FRAGMENTO CITADO
En Alcorta, un pueblo al sur de Santa Fe, Hernán Griccini se sentía libre. Salía con sus amigos en bicicletas sin cadenas ni llaves de casa, hasta que sus madres – en su caso su abuela- iban a buscarlos para comer, aunque más bien se trataba de un llamado estridente para que regresen.

Pasaban mucho tiempo en la calle, iban a los fichines, a pescar mojarras o a cazar ranas en las cunetas, acompañados por sus gomeras en los bolsillos. Cuando el estómago sonaba comían las frutas de los árboles de la plaza o de algún vecino, abundaban las moras, frambuesas, higos y mandarinas que dejaban un perfume intenso en las manos.

Al fútbol podían jugar de cuatro a seis horas sin parar, con gritos eufóricos como si se tratara de la Copa del Mundo. El punto de reunión solía ser la panadería de sus padres, allí se juntaban chicos de todas las edades, desde sus amigos y los de su hermano, hasta los amigos de los amigos: “¡Una banda!”, recuerda Hernán con alegría. “El objetivo era conseguir alguna factura del día de ayer o lo que mi mamá o papá podían dar”.

Había dos clubes de barrio, que a pesar de ser rivales apasionados, eran frecuentados de igual manera, aunque los grupos de pertenencia estuvieran bien marcados. En uno de ellos el padre de Hernán tuvo alguna vez una cancha de fútbol 5, donde había que pagar un alquiler por hora, pero al que él iba con treinta amigos sin respetar las reglas.

MATERIAL
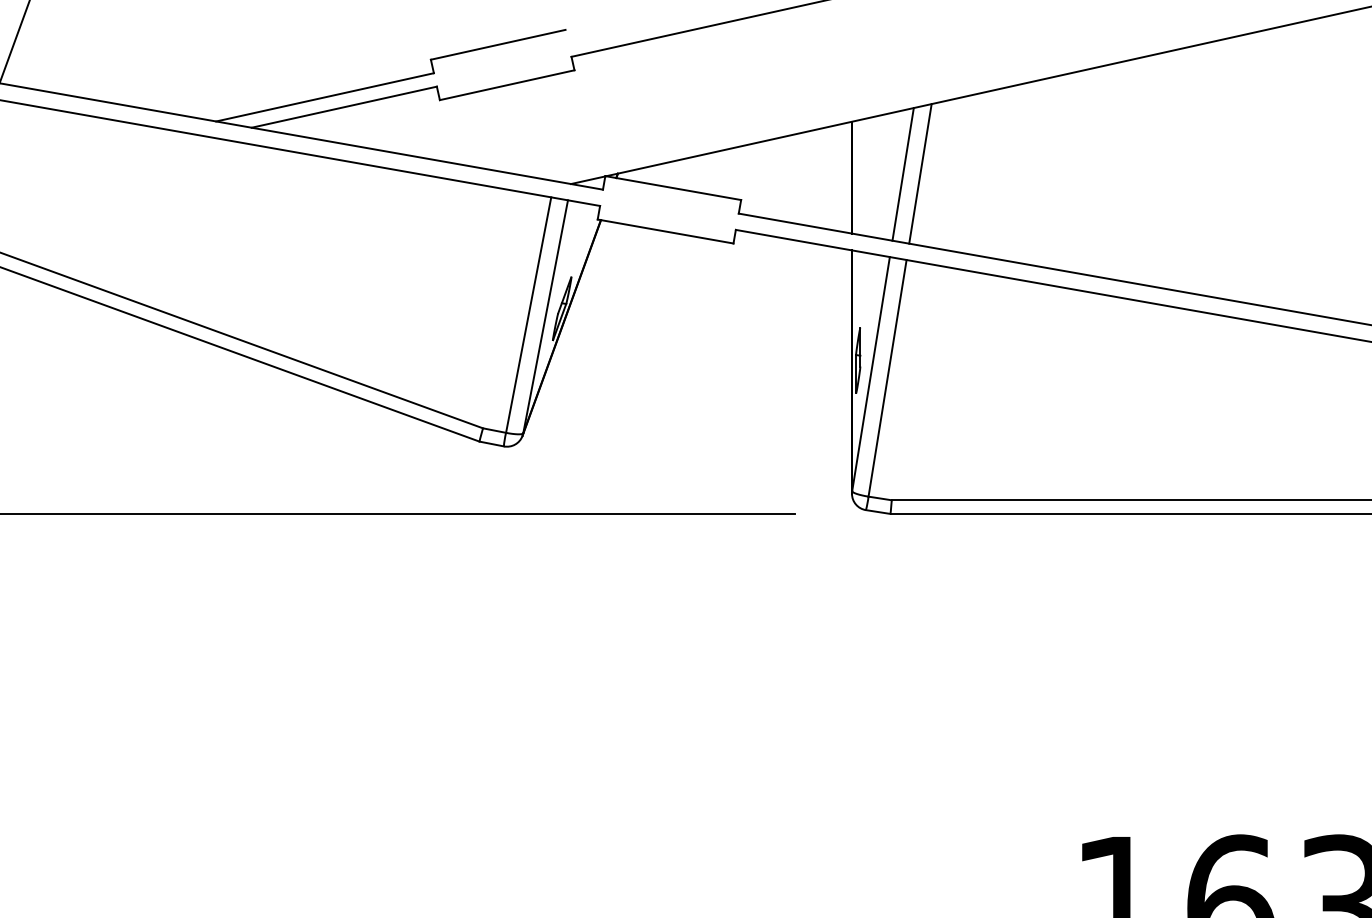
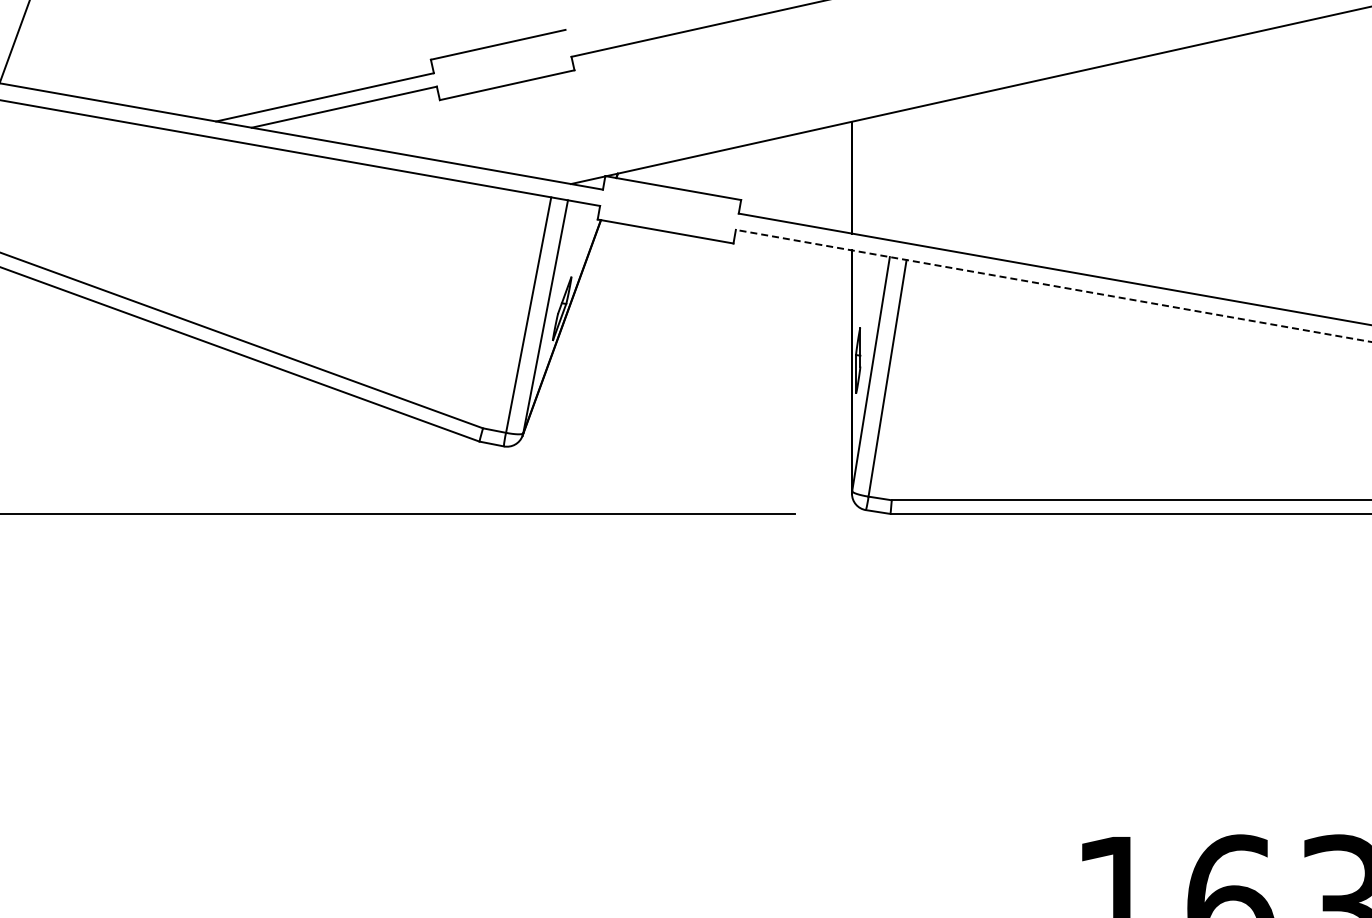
line at (920, 173): present -> none
line at (902, 174): present -> none
line at (1053, 285): solid -> dashed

TAREAS Y EJERCICIOS
a - Reescribe el fragmento entre "Pasaban mucho tiempo" y "en las manos.", ambos incluidos, cambiando "mojarras" por "bagres".
b - Según el fragmento, ¿en qué negocio de los padres de Hernán solían reunirse los chicos?
Usa solo el fragmento, sin consultar las líneas.

RESPUESTAS
a -
Pasaban mucho tiempo en la calle, iban a los fichines, a pescar bagres o a cazar ranas en las cunetas, acompañados por sus gomeras en los bolsillos. Cuando el estómago sonaba comían las frutas de los árboles de la plaza o de algún vecino, abundaban las moras, frambuesas, higos y mandarinas que dejaban un perfume intenso en las manos.

b - En la panadería.